A team of researchers announces that they have partially restored the sight of a blind man by integrating proteins capable of capturing light inside one of his retinas. The study, published in the journal Nature medicine, is the first to describe the successful use of this treatment.
The volunteer, a blind 58-year-old Frenchman, will have to wear special glasses that will give him a ghostly perception of objects in a still narrow field of vision, but it’s still better than not seeing anything. “This is obviously not the end of the road, but it is a major step“, Says Dr. José-Alain Sahel, who divides his time between the University of Pittsburgh and the Sorbonne in Paris. For the researcher, this study, result of thirteen years of work, is a proof of concept that will allow the development of more effective treatments.
The work of the retina
Vision is the ability to detect, integrate and interpret the light rays reflected by the environment. In this process, the retina, a fine tissue composed mainly of neurons lining the back of the eyeball, plays the main role. Like a camera’s sensor, it has a mosaic of receptors (so-called photoreceptor cells) capable of transforming light radiation from the visible domain into electrical signals.
Then note that the electrical signals produced by our photoreceptors are not transmitted directly to the brain. Our retinas are made up of five major classes of cells organized into five layers. In this configuration, it is the last layer, formed by the ganglion cells, which transmits information to the brain via the optic nerve.
Researchers have long worked on the problems of retinitis pigmentosa. This inherited genetic disease involves the loss of photoreceptor cells in the retina. It can thus lead to complete blindness. Over two million people around the world are concerned.
Train new photoreceptors
As part of this work, Dr Sahel and his team relied on gene therapy to transform ganglion cells into new photoreceptor cells through proteins derived from algae and other microbes capable of making any nerve cell sensitive. in the light.
In the early 2000s, neuroscientists had already discovered how to install some of these proteins in the brain cells of laboratory animals by injecting viruses carrying their genes.
The goal of this technique, called optogenetics, was to construct new light-sensitive channels to probe brain function. By inserting a small light into an animal’s brain, researchers could remotely activate or deactivate a certain type of brain cell. The revolutionary method then allowed the discovery of circuits underlying many types of behavior.
As part of this new work, Dr Sahel and his team wondered if they could rely on optogenetics to add photosensitive proteins to retinal cells.
These optogenetic proteins, however, were not sufficiently sensitive to produce an image from ordinary light entering the eye. For this study, the researchers then opted for a protein sensitive only to amber light, more “pleasing” to the eye than other colors.
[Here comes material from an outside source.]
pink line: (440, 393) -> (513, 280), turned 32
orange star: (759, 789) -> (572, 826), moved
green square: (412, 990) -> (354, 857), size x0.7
They then relied on viruses capable of supplying these amber proteins to the ganglion cells of the retina.
Next, the goal was to provide a device capable of transforming visual information from the outside world into amber light that could be recognized by these ganglion cells. The challenge was great. Our eyes do indeed swing naturally in tiny movements several times per second. And each jump involves many changes in light levels. A device integrated into special glasses has nevertheless been able to see the light of day.
After testing their gene therapy and their glasses on monkeys, the researchers then wanted to inject viruses carrying protein genes into the eyes of blind human volunteers. From there, they would then have to wait several months for the ganglion cells to develop optogenetic proteins. Then, if successful, they would then train these volunteers to use the glasses.
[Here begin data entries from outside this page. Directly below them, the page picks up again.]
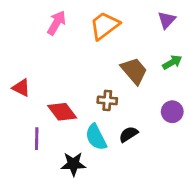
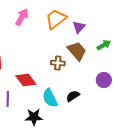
purple triangle: (167, 20) -> (79, 27), moved
brown cross: (107, 100) -> (58, 63), moved

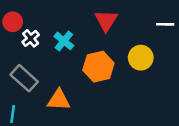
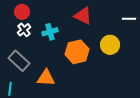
red triangle: (106, 20) -> (83, 16), turned -36
red circle: (13, 22) -> (22, 12), moved
cyan cross: (64, 41) -> (50, 32), turned 35

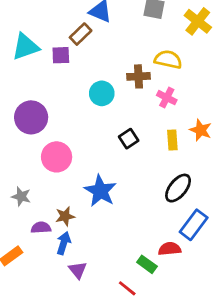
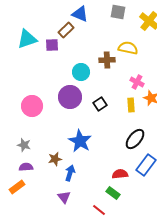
pink cross: (167, 98) -> (137, 82), moved
purple circle: (31, 117) -> (70, 97), moved
pink circle: (57, 157) -> (32, 106), moved
purple semicircle: (41, 228) -> (26, 167), moved
blue arrow: (64, 243) -> (70, 173), moved
red semicircle: (170, 249) -> (120, 174), moved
A partially recovered sight for a blind patient
Finally, pandemic obliges, the researchers were only able to test their approach on a single volunteer, a 58-year-old Breton. For seven months, the man wore his glasses as long as possible, both at home and when out for a walk. And one day, surprise…. He realized he could see the white stripes of a crosswalk!
During subsequent laboratory tests, the researchers then discovered that this man could reach out and touch a notebook lying on a table. He would also have managed to correctly count the correct number of cups placed in front of him twelve times out of nineteen.
It will naturally take a lot more tests and clinical results as positive before considering optogenetics as a standard treatment for some forms of blindness. However, the research is pointing in the right direction. Over the next few months, Dr Sahel and his colleagues will be in charge of recruiting other volunteers to test different approaches and improve their glasses.